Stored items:
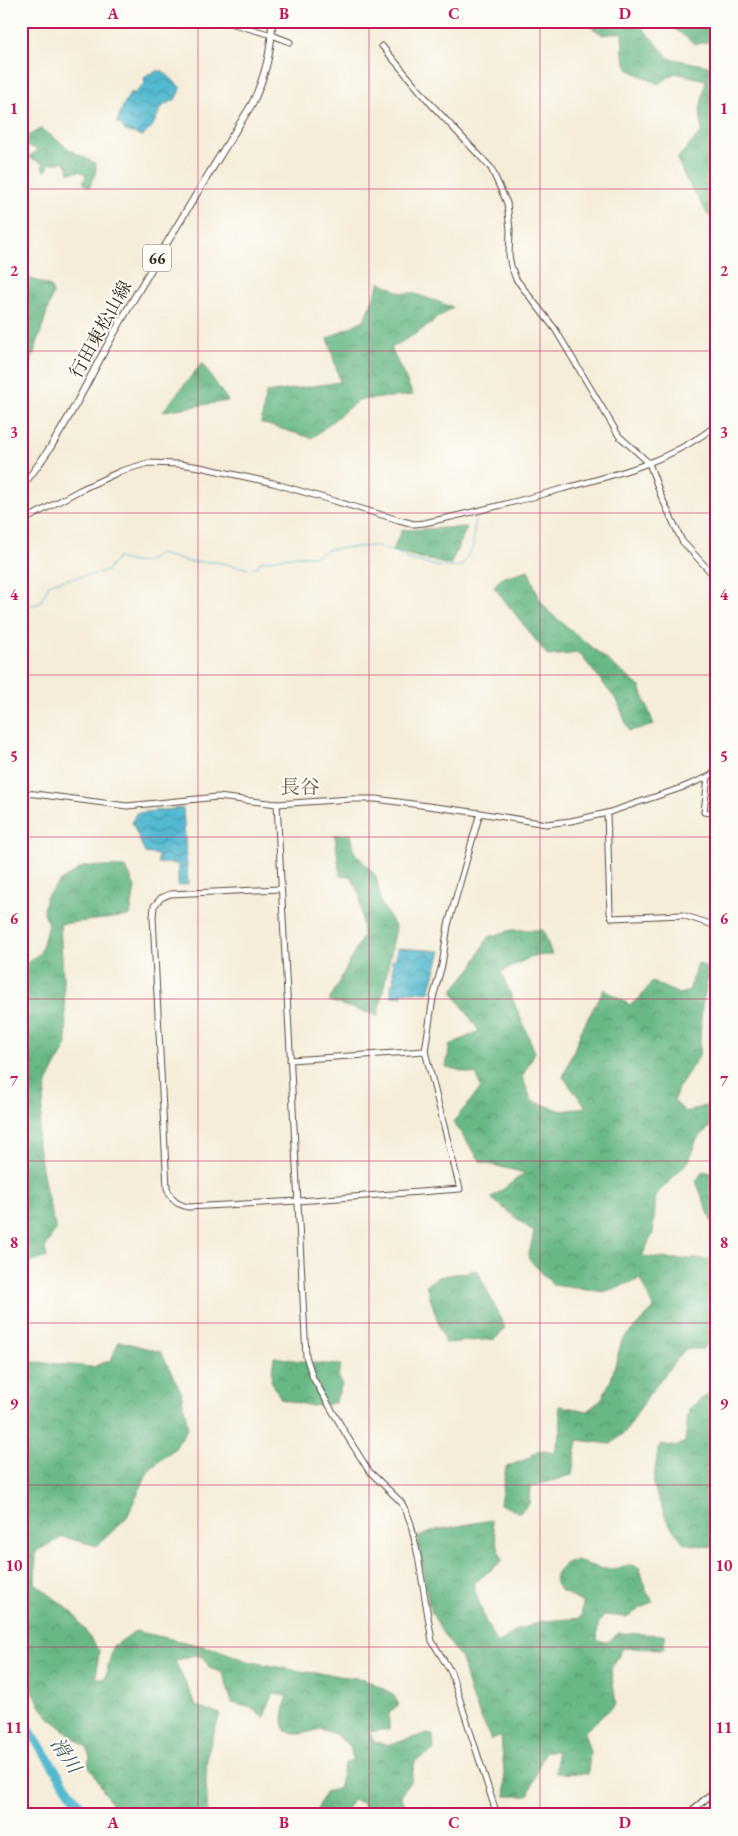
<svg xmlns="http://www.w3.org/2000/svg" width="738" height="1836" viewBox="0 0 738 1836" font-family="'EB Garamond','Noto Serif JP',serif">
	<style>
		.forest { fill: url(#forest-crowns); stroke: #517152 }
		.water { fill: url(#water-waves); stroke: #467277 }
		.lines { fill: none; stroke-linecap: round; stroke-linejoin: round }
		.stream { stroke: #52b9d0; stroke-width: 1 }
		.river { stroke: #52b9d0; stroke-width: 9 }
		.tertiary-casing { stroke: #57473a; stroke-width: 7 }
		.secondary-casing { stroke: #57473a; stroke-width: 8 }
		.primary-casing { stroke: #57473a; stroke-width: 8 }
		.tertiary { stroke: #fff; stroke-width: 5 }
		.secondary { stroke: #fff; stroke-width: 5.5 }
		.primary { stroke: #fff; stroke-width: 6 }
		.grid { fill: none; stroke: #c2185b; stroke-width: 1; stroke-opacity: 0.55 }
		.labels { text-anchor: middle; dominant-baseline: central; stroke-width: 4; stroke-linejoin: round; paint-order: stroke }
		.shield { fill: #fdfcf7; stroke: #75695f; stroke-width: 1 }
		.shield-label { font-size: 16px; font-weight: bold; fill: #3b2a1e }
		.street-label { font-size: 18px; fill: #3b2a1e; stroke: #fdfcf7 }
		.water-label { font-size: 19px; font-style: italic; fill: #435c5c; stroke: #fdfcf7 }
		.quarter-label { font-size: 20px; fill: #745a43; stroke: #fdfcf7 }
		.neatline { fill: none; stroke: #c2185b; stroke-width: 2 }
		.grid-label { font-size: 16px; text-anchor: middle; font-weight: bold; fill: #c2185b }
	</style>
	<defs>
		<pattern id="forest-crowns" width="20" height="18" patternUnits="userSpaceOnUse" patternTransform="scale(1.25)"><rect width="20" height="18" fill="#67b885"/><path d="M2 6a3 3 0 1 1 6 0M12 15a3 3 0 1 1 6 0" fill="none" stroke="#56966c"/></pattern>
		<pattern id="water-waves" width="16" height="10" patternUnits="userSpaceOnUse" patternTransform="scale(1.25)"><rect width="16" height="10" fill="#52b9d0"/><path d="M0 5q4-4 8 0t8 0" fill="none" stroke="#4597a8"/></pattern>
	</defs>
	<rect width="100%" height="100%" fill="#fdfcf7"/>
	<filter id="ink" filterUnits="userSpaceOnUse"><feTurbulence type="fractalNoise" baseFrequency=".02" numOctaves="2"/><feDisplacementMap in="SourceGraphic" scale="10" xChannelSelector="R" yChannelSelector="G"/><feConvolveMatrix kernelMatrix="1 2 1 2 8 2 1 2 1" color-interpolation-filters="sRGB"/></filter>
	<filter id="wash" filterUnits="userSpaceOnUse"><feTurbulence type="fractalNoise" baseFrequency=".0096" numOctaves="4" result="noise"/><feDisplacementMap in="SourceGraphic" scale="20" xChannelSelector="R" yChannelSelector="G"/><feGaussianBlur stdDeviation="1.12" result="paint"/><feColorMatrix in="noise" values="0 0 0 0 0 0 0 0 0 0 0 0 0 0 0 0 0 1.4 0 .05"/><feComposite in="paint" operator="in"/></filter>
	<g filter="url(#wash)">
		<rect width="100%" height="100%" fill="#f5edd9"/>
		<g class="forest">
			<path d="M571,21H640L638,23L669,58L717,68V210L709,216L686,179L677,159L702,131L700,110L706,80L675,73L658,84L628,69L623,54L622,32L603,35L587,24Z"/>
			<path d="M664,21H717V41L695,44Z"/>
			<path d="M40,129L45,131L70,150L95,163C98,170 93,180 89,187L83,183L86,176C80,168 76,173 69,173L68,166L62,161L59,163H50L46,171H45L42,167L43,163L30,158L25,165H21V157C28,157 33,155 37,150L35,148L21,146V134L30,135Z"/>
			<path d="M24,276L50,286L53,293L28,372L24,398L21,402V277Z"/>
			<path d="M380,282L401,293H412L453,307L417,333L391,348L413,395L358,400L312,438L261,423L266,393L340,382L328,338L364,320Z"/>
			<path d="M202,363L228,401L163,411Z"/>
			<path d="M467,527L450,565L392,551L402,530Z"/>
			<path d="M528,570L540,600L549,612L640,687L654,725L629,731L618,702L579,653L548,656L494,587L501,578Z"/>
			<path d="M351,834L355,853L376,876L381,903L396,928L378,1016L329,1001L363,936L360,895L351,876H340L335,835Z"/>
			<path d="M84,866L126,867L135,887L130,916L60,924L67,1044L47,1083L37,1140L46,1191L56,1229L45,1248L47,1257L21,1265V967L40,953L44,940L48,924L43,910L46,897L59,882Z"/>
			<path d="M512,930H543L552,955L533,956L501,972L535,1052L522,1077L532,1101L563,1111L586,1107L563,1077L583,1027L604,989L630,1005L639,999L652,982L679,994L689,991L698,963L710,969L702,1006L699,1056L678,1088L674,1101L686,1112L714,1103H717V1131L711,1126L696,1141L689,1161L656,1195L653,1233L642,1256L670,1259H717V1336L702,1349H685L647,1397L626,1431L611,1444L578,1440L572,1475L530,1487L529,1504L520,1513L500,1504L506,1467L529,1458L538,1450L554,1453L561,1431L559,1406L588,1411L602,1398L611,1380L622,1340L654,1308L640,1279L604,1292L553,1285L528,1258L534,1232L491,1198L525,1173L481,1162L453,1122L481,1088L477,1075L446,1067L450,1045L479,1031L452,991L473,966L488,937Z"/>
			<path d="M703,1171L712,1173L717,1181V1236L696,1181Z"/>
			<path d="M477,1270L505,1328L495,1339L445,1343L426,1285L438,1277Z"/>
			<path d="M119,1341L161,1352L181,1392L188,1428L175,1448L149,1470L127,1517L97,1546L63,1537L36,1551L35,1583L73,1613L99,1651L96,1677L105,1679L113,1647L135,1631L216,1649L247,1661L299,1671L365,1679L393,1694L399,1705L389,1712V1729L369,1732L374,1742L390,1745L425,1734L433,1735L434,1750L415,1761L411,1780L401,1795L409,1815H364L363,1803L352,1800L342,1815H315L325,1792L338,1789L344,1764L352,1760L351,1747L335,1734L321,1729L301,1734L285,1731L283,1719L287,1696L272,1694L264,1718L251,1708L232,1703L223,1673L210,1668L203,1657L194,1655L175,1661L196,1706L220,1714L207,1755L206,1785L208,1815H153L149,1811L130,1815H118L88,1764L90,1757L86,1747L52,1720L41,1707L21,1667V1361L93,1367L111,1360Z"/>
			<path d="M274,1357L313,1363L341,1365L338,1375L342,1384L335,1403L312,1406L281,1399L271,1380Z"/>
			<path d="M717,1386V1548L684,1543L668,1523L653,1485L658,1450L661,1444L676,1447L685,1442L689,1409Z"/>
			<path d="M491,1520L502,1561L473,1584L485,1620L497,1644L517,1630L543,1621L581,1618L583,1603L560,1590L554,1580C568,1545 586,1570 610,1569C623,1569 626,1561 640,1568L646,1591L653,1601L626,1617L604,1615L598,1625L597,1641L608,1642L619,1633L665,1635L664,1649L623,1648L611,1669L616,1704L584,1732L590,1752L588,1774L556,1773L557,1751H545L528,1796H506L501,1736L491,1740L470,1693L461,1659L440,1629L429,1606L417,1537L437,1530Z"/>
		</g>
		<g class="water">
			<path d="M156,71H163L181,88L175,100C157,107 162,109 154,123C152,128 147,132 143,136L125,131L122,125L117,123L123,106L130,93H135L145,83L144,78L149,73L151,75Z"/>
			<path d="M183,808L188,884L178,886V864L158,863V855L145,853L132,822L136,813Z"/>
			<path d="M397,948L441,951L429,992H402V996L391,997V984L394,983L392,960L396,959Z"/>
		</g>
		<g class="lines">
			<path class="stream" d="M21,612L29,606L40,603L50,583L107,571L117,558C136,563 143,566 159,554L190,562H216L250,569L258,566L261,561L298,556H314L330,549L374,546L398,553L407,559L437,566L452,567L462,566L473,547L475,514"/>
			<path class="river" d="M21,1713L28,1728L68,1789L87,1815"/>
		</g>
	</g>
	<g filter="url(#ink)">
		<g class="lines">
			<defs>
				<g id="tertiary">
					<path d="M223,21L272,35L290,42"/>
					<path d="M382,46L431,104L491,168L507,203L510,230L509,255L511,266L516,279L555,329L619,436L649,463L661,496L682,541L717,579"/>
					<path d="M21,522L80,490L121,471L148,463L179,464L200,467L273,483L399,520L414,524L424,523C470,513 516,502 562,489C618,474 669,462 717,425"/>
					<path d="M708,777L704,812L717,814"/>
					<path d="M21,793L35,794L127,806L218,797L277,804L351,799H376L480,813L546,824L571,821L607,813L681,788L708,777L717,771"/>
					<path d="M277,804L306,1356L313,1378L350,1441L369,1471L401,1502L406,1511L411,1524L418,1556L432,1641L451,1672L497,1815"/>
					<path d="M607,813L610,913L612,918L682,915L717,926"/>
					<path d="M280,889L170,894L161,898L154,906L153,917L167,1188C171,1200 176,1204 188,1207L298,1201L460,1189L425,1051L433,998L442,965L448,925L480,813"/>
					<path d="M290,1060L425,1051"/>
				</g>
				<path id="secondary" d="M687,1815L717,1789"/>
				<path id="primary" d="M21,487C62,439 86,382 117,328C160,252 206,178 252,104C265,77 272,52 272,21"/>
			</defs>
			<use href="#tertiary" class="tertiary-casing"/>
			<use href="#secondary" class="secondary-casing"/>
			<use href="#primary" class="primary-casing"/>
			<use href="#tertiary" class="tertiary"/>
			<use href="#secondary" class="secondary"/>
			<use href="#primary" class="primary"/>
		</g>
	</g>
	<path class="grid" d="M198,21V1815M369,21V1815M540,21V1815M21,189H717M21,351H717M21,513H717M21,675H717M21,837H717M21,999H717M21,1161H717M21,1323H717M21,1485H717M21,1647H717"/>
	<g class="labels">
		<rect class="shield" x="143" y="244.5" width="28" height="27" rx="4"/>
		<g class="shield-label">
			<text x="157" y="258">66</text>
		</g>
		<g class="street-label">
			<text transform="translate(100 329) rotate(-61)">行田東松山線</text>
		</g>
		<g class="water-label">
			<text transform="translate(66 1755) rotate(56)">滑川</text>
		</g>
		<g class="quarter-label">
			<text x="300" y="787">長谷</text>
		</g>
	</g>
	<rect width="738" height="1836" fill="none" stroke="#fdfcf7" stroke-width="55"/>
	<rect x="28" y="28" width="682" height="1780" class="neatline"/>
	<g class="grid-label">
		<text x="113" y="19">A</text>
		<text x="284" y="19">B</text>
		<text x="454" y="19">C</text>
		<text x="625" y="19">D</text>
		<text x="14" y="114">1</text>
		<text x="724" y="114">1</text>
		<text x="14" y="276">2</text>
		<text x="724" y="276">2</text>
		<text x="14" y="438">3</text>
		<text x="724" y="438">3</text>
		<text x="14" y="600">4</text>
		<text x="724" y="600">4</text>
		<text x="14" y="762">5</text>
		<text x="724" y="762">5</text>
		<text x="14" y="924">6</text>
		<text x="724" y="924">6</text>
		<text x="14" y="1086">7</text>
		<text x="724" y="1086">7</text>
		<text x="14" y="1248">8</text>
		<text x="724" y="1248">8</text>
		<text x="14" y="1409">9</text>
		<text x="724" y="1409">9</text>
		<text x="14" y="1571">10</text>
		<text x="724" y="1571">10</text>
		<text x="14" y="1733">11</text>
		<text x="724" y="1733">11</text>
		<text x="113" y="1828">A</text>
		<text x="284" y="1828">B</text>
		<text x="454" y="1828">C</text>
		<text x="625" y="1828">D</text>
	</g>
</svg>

Goal of the exercise -> Across the preceding records, count the lines with the word "SourceGraphic" in them and give that figure alone.

Response -> 2